Petipa’s lucky meeting with Tchaikovsky, who stated that “ballet is also a symphony”, resulted in the creation of The Sleeping Beauty – a veritable poem in music and choreography. Petipa and Lev Ivanov’s collaboration produced the choreography for The Nutcracker. After Tchaikovsky’s death, Swan Lake took on a second life at the Mariinsky Theatre – and again with choreography by both Petipa and Ivanov. Petipa cemented his reputation as a symphonist choreographer with his production of Glazunov’s ballet Raymonda. His innovative ideas were seized upon by the young Michel Fokine, who staged Tcherepnin’s <>Le Pavillon d’Armide, Saint-Saeuml’ The Dying Swan and Chopiniana to music by Chopin at the Mariinsky Theatre as well as ballets created in Paris to music by Rimsky-Korsakov and The Firebird and Petrouchka by Stravinsky.
A government decree of 9 November 1917 made the Mariinsky Theatre the property of the State and it was transferred to the People’s Enlightenment Commissariat. In 1920 it began to be called the State Academic Theatre of Opera and Ballet (GATOB), and in 1935 it was named after Sergei Mironovich Kirov. Along with classics from the previous century, in the 20s and early 30s contemporary operas began to be staged at the theatre – among them Sergei Prokofiev’s The Love for Three Oranges, Alban Berg’s Wozzeck and Richard Strauss’ Der Rosenkavalier; and ballets were mounted that reinforced the new choreographic trend that had been popular for decades, the so called “drama-ballet” – The Red Poppy, Boris Asafiev’s Flames of Paris and The Fountain of Bakhchisarai, Alexander Krein’s Laurencia and Sergei Prokofiev’s Romeo and Juliet among others.
In the 50s-70s such famed ballets as Farid Yarullin’s Shurale, Aram Khachaturian’s Spartacus and Boris Tishchenko’s Twelve with choreography by Leonid Yakobson, Sergei Prokofiev’s The Stone Flower and Arif Melikov’s The Legend of Love with choreography by Yuri Grigorovich and Dmitry Shostakovich’s Leningrad Symphony with choreography by Igor Belsky were staged at the theatre, and along with productions of these new ballets the theatre diligently cared for its classical legacy. The opera repertoire was enriched with works by Prokofiev, Dzerzhinsky, Shaporin and Khrennikov alongside operas by Tchaikovsky, Rimsky-Korsakov, Musorgsky, Verdi and Bizet.

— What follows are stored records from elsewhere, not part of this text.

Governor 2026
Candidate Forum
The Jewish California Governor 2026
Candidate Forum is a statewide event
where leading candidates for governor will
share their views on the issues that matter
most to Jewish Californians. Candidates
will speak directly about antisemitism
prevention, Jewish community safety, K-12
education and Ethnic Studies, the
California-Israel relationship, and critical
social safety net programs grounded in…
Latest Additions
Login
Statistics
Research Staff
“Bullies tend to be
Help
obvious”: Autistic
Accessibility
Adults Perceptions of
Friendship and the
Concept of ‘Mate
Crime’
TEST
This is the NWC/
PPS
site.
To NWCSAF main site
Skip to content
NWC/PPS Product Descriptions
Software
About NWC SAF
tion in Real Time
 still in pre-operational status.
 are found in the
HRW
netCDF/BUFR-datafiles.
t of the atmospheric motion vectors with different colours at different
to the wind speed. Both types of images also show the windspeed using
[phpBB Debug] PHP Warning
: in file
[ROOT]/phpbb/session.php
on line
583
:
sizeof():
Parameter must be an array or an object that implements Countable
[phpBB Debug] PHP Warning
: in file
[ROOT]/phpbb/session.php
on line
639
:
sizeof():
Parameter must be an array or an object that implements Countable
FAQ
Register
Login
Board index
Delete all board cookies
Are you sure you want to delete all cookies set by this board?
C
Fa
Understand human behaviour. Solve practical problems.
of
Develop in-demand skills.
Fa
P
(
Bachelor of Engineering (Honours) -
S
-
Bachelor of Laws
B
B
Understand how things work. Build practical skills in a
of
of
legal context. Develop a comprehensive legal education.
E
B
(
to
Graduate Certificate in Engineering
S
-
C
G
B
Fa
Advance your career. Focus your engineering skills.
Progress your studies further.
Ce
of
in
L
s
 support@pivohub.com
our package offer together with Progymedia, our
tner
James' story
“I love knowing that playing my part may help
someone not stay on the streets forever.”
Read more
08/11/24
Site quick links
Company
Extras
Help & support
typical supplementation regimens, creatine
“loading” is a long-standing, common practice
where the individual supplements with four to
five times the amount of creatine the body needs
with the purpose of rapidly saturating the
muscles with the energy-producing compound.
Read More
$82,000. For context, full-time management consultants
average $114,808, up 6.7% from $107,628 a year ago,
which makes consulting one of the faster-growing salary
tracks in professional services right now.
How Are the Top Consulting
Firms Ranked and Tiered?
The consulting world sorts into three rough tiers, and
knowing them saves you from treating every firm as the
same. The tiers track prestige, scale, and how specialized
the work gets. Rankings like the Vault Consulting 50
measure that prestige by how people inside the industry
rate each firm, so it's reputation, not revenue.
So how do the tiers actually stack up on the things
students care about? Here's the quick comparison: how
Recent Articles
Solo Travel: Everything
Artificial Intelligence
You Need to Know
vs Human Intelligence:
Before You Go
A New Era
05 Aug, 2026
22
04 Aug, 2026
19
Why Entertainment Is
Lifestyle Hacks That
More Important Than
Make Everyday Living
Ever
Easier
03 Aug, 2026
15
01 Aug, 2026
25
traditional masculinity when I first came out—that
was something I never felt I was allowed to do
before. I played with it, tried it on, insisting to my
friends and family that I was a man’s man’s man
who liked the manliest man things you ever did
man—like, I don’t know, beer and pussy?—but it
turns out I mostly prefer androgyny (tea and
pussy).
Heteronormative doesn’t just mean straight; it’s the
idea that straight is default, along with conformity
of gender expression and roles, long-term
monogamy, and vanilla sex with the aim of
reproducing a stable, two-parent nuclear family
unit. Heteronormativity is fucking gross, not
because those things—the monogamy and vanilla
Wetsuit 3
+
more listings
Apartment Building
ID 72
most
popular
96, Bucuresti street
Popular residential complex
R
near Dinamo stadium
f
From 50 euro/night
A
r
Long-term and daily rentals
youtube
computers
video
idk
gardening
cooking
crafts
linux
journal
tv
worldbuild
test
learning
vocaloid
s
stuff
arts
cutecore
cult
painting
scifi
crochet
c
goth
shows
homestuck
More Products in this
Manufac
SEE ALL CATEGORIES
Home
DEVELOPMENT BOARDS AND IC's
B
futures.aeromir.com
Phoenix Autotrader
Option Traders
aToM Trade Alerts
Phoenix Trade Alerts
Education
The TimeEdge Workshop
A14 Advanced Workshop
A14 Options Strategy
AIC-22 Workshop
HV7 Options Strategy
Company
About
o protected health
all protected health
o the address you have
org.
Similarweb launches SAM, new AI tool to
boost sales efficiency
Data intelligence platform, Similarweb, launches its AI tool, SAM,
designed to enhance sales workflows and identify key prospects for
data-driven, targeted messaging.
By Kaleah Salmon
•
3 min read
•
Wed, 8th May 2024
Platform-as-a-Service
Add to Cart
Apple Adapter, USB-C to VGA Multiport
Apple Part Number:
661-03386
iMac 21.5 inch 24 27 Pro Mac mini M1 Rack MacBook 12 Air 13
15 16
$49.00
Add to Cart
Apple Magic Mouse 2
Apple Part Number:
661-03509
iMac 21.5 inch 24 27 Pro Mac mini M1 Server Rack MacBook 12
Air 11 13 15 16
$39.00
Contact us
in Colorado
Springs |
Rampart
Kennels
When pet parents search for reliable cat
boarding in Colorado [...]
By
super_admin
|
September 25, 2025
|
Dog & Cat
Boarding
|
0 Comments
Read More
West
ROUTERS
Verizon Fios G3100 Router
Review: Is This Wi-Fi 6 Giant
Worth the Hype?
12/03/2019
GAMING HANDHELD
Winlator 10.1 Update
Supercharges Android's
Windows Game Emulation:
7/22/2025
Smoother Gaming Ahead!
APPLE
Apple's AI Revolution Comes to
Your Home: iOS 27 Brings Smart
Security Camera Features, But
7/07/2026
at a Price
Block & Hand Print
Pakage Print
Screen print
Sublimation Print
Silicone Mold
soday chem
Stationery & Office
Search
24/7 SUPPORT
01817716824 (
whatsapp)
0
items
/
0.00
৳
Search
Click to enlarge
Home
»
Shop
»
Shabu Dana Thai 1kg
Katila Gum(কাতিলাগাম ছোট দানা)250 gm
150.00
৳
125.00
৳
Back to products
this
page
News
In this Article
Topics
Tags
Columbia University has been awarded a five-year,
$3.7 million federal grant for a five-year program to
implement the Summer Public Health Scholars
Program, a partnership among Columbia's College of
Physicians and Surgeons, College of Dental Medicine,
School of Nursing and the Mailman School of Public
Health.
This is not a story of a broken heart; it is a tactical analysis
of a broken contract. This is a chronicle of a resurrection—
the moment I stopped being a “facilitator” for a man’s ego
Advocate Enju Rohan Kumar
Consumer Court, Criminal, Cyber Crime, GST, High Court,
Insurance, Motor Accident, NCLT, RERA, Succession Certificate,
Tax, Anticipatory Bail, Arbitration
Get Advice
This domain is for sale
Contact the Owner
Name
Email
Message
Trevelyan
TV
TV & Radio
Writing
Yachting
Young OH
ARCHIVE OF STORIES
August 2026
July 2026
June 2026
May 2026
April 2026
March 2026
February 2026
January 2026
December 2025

In 1988 Valery Gergiev was appointed Principal Conductor of the theatre. On 16 January 1992 the theatre’s historic name was restored and it became the Mariinsky Theatre once again. And in 2006 the company and the orchestra were presented with the Concert Hall at 37 Decembrists’ Street, built on the initiative of Valery Gergiev, Artistic and General Director of the Mariinsky Theatre.